The terrorist attack June 28 at Istanbul’s Ataturk International Airport, which claimed 44 victims, has naturally left some travelers feeling wary of traveling, especially internationally. Add to that the often long waits, cramped quarters and security check-in procedures that seem to differ at every airport and you have an especially stressful formula when it comes to air travel.
The terrible events at Ataturk have led to some security soul-searching. Some have even floated the idea of TSA airport screening that extends beyond the usual security checkpoints, back to the actual terminal entrances. In fact, security at Ataturk already employs this added safeguard, featuring random vehicle screening and screening at the airport entrance. That extra line of defense prevented the Ataturk suicide bombers from moving deeper into the airport, though two of the attackers were able to enter the terminal, according to the New York Times, because of the panic unfolding at the terminal entrance.
But experts say there are some things travelers can do to protect themselves and, perhaps more importantly, put their minds at ease, including when traveling through international and domestic airports.
Airport Safety Tips
Phil Sylvester, a travel safety expert at insurance provider World Nomads has useful advice for staying safe at the aiport.
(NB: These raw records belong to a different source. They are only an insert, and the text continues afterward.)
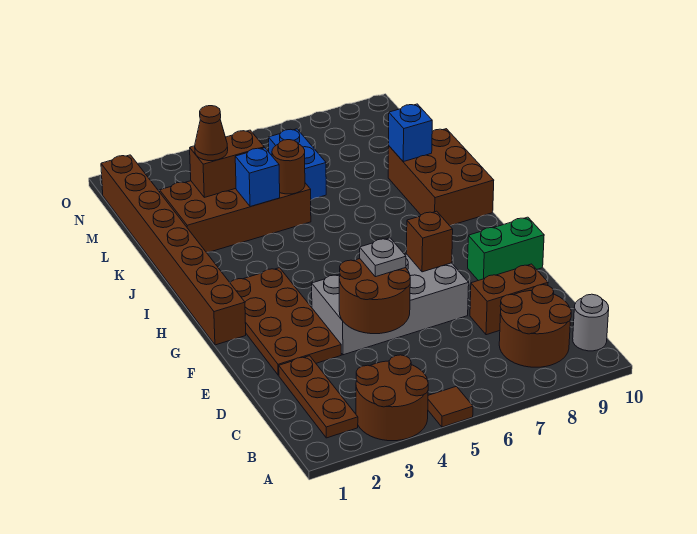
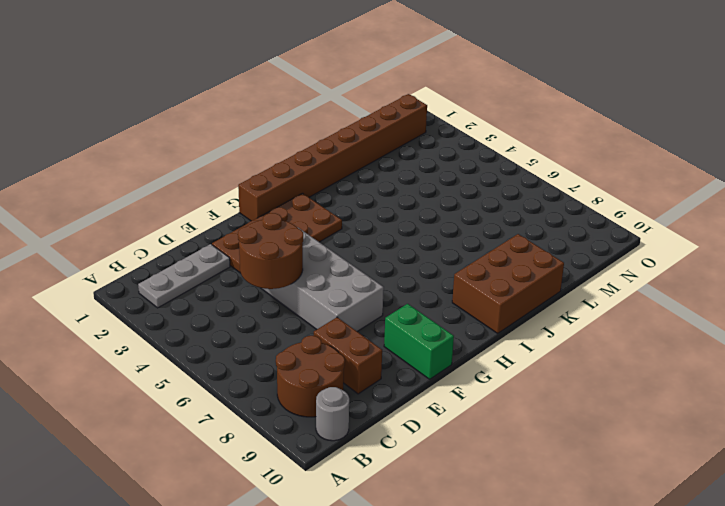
grey plate B2:D2 level 1 -> brown plate B2:D2 level 1
none -> brown round brick A3:B4 level 1
none -> brown tile A5 level 1
none -> brown brick K2:L5 level 1

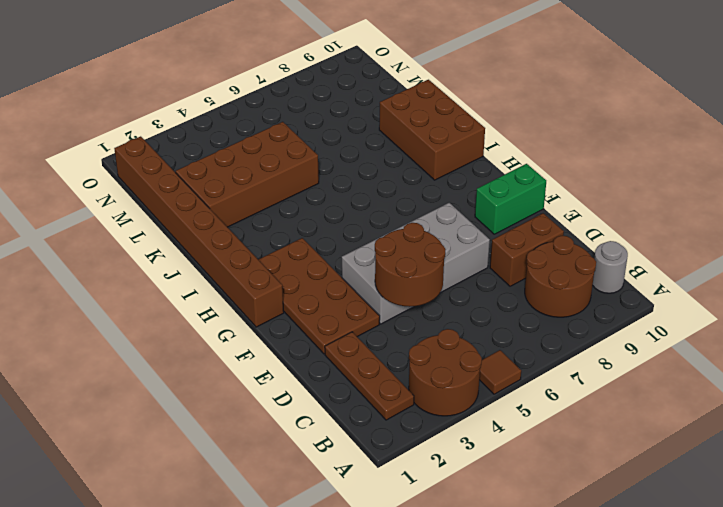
none -> blue brick L6:M6 level 1
none -> brown brick F7 level 2
none -> blue brick K4 level 2

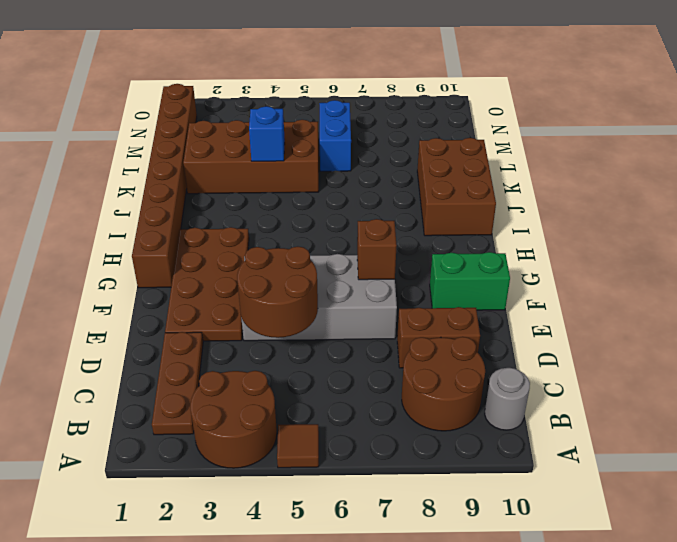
none -> brown round brick K5 level 2
none -> blue brick K9 level 2
none -> brown brick L3:L4 level 2

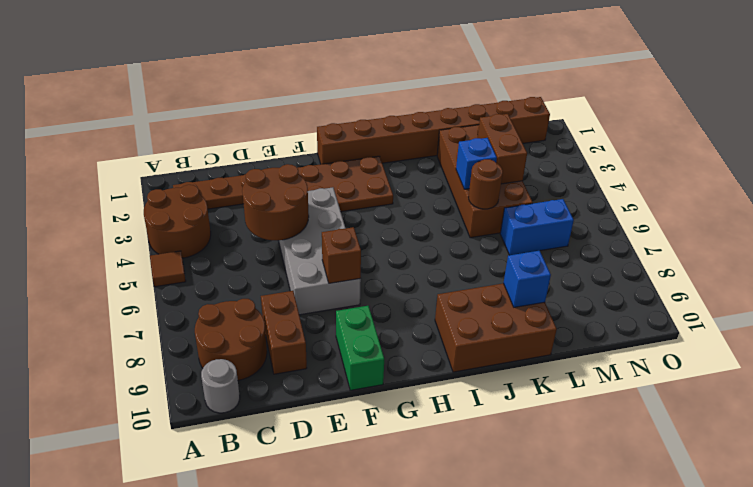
none -> grey plate E5 level 3
none -> brown cone L3 level 3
Here are his tips:
1: Get Past Security Quickly
Says Sylvester, "World Nomads' advice to anyone traveling anywhere is to check-in and get through to the secure side of the airport terminal as quickly as practicable. Don't hang around in publicly accessible areas."
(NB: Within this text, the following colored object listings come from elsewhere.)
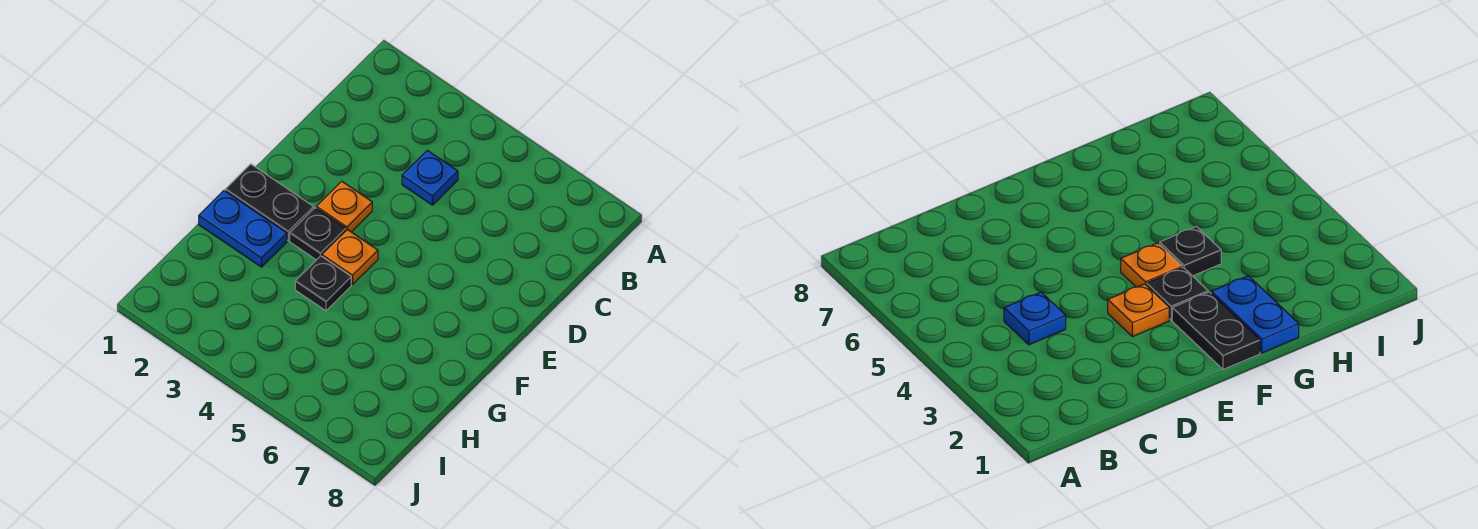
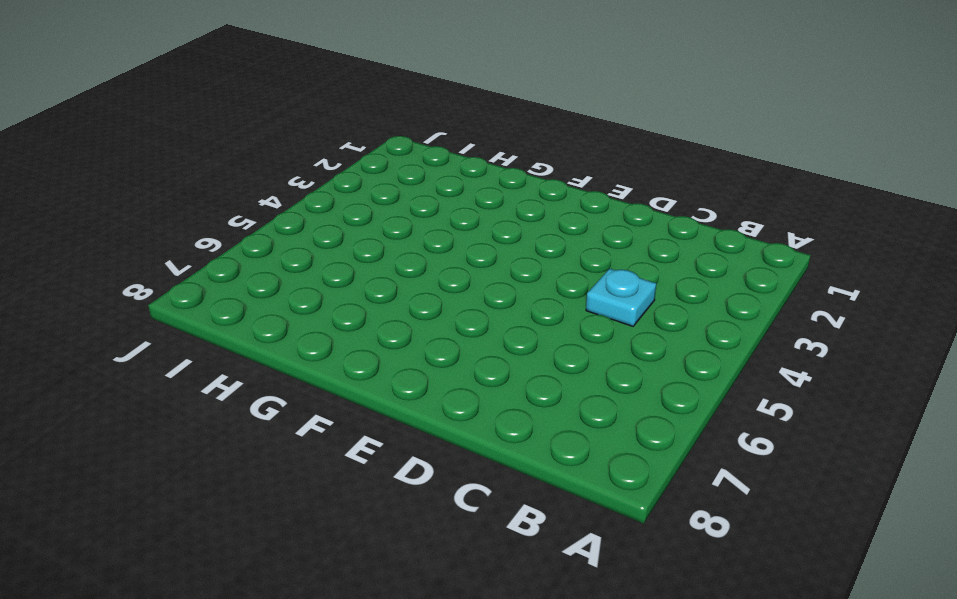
cyan plate C4 level 1 -> blue plate C4 level 1
none -> orange plate E3 level 1
none -> black plate F1:F2 level 1

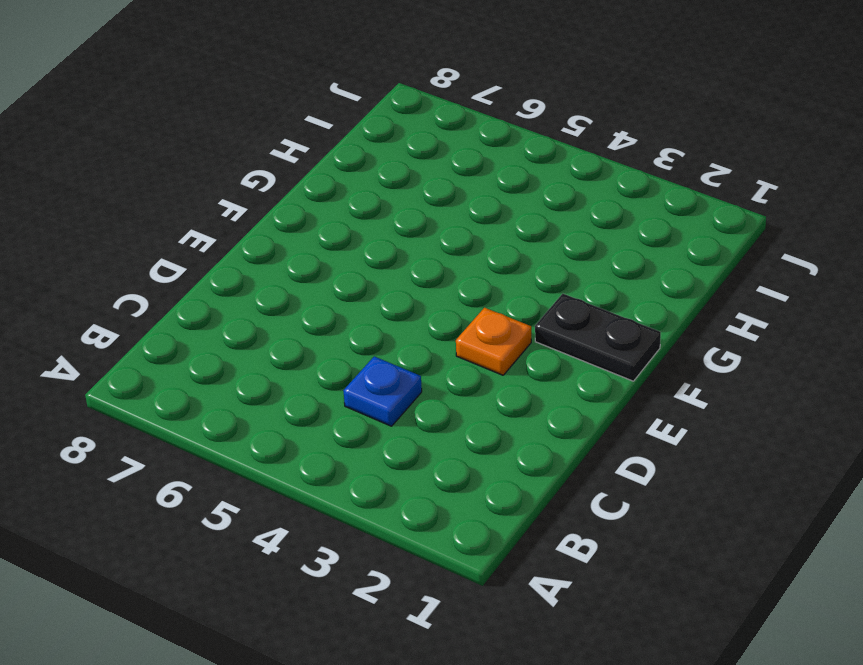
none -> black plate F3 level 1
none -> orange plate F4 level 1

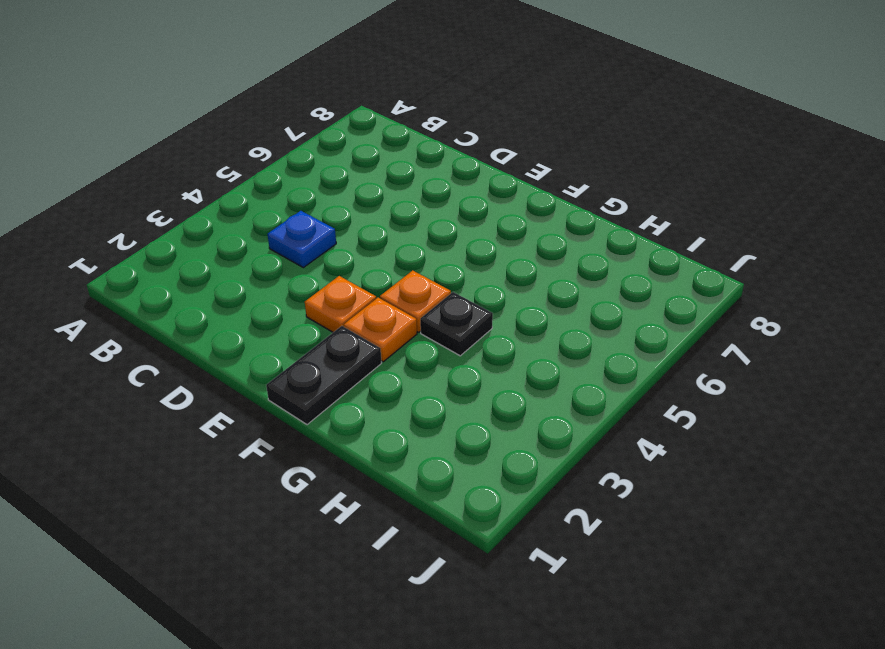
orange plate F3 level 1 -> black plate F3 level 1
none -> blue plate G1:G2 level 1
2: Choose Your Travel Time Wisely
"Avoid traveling at peak times when the check-in and security check lines will be longer," says Sylvester. "Use the TSA app to determine when the busiest times are (it’s usually Fridays from 4 p.m. to 8 p.m.)."
3: Travel Light
"If you can avoid the bag drop by using carry on and combine that with the self-service check-in you won’t have to queue. Less time in security area," says Sylvester.
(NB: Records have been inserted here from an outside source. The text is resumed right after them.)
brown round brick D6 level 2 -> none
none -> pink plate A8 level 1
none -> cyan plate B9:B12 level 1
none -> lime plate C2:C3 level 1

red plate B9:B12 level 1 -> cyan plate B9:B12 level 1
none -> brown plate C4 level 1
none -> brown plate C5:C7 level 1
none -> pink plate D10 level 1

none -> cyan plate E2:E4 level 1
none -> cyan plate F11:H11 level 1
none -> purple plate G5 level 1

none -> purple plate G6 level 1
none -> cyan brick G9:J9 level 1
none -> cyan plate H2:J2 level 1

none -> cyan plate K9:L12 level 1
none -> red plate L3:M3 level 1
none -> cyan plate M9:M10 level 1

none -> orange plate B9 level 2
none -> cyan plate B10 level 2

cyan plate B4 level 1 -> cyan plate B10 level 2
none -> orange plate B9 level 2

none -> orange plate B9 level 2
4: Limit Your Time in the Security Line
"Join the pre-screening services offered by the TSA and others. The queues at these fast-track lanes are getting longer but they’re still far shorter than general screening.
Wear a jacket to the airport, you can put your coins, keys, cell phone, belt and anything else that needs to be screened into the pockets and place the whole lot on the conveyor belt. You can pick it up on the other side and walk off right away.
For the same reason wear shoes that slip on and off easily and liquids and laptops are packed at the top of your carry on so you can easily retrieve them and put them on the conveyor belt."
5: Know What to Do in an Emergency
"If in the vicinity of an attack, do not stay to watch what is happening, as you will only get in the way of the emergency services. There is also a risk that additional attacks may occur," warns Sylvester. "Do not run: you may be suspected as the bomber. If you are in a crowd stay at the fringes. Call home and your country's consulate or embassy to let them know where you are, if you are alright and if you need any assistance."
General International Travel Tips
More On Airport Tips and Security
1: Check-in with the State Department website to get up to date information about travel. For instance, as of June 29 the State Department has issued a travel warning for travel to Southern Turkey, near the Syrian border, but check for daily updates and follow the State Department on Twitter and Facebook to stay informed.
2: Enroll in the Smart Traveler Enrollment Program (STEP) to receive security messages and help the State Department locate you in an emergency.
3: Know where to get help quickly in the event of an emergency abroad.
4: Consult the State Department’s Traveler’s Checklist before embarking on your trip.
5: Make sure wherever you travel internationally that you have the address and phone number of the American embassy or consulate.
6: Share your intinerary, including hotel contact information with a friend or relative back home so they know where you are over the course of your trip.